* start Source text *

Of the 16 “large” licensed insurers (CREs) , who are subject to the CRD regime, six have already lodged their second year’s climate statement, as at 16 July 2025. We are looking forward to the remaining insurers that are left to lodge in the balance of this year or by 30 January 2026. 

This article is aimed mainly at that latter group who are currently working on what year 2 CRD will look like for them. It shares our observations of the climate statements lodged to date, feedback from the regulators (especially the FMA’s Insights Report), and learnings from a research report by Mosaic Financial Services Infrastructure (Mosaic FSI) on metrics and targets, which was released on 23 June 2025. 

Why CRD matters to insurers

Climate risk is not a distant or abstract concern for the insurance sector  it is core business. From underwriting and claims to solvency and reinsurance pricing, climate change is already reshaping the risk and investment landscapes. The physical impacts of more frequent and severe weather events, the transition risks arising from policy and market shifts, and the liability risks all have the potential to directly affect insurers’ bottom lines. Insurers must demonstrate that they understand and are actively managing climate risk, or risk losing the confidence of regulators, investors, and policyholders alike.

As section 19B of the Financial Reporting Act 2013 says:

The purpose of climate standards is to provide for, or promote, climate-related disclosures, in order to: 

  • Encourage entities to routinely consider the short-, medium-, and long-term risks and opportunities that climate change presents for the activities of the entity or the entity’s group; and
  • enable entities to show how they are considering those risks and opportunities; and
  • enable investors and other stakeholders to assess the merits of how entities are considering those risks and opportunities.

* end Source text *

Challenges:
A) Using the article on climate-related disclosures for insurers, answer these:
(i) As at 16 July 2025, how many of the 16 large licensed insurers had lodged their second year's climate statement?
(ii) On what date was the Mosaic FSI research report on metrics and targets released?
(iii) Which section of which Act sets out the purpose of climate standards?
B) Carry on the article on climate-related disclosures for insurers, picking up after its final sentence.

* start Information provided *

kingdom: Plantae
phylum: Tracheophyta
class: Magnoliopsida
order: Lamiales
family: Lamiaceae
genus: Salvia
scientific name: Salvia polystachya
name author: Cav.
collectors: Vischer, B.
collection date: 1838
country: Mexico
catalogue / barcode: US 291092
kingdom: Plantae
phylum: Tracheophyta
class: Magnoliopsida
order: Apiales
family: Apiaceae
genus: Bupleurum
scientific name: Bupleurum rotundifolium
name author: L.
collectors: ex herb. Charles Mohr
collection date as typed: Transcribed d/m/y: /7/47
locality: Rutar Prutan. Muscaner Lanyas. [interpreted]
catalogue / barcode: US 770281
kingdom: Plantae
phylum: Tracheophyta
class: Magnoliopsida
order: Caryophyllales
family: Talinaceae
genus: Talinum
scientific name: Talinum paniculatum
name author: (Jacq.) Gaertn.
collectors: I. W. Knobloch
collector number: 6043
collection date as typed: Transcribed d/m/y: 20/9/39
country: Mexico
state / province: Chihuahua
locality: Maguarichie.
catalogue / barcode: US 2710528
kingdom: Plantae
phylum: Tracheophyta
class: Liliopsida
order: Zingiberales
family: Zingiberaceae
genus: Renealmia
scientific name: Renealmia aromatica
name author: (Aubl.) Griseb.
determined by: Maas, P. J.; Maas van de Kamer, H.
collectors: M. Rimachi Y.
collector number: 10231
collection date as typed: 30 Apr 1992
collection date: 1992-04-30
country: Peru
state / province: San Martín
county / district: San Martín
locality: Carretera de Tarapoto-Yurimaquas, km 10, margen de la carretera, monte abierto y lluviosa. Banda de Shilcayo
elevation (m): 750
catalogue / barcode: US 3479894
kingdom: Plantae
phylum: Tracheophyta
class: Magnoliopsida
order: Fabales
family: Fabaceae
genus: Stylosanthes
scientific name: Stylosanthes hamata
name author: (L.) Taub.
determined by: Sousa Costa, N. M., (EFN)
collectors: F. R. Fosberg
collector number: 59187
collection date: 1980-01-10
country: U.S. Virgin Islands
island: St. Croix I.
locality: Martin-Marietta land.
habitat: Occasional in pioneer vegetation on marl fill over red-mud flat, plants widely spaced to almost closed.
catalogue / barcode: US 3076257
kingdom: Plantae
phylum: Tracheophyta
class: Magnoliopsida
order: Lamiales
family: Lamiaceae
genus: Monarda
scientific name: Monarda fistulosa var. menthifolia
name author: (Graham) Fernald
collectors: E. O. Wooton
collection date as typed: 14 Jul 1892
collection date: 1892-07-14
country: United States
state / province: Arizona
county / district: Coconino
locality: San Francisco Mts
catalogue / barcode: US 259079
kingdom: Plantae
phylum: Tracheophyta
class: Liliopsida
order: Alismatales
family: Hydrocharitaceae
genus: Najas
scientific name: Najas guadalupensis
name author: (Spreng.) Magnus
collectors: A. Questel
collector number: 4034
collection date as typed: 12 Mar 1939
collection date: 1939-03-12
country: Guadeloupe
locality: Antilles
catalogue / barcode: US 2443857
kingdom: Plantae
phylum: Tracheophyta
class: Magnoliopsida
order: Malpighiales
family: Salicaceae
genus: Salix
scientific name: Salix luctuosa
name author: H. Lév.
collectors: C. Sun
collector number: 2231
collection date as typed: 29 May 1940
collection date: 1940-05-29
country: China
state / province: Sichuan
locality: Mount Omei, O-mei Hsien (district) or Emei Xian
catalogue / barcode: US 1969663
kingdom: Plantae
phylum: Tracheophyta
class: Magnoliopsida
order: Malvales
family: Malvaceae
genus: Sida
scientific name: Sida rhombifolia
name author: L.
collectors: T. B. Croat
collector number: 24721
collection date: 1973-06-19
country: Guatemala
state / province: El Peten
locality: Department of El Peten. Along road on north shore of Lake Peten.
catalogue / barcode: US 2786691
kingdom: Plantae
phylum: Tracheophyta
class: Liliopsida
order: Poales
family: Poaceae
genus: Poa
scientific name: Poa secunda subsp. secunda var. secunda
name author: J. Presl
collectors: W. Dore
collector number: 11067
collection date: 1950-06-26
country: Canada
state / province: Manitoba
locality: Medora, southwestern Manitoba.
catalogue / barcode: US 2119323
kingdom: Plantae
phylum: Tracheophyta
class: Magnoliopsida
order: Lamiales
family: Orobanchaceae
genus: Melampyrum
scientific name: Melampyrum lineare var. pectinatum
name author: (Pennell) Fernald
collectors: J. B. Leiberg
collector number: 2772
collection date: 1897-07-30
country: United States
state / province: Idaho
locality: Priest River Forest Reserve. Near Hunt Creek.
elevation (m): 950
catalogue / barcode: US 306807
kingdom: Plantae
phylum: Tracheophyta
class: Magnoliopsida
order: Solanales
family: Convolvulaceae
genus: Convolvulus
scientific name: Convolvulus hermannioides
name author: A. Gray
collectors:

* end Information provided *

Answers to each task:
A)
(i) Six
(ii) 23 June 2025
(iii) Section 19B of the Financial Reporting Act 2013

B)
This is reinforced by the “ultimate aim” of Aotearoa New Zealand Climate Standards (NZ CS) which is (as stated in NZ CS 1) “to support the allocation of capital towards activities that are consistent with a transition to a low-emissions, climate-resilient future”.

Both of these emphasise the relevance of understanding climate impacts to an entity’s strategy and risk management. However, how that plays out is different for the three insurer categories: general insurers, life insurers, and health insurers. 

For the seven general insurer CREs, the most immediate implications for their businesses typically come from physical impacts, and their direct consequences. These include increasing claims costs (e.g. due to increasing frequency and severity of weather events), rising reinsurance premiums, and increasing taxes and levies from Fire and Emergency NZ and Natural Hazard Fund. But opportunities are also emerging such as new products like parametric insurance.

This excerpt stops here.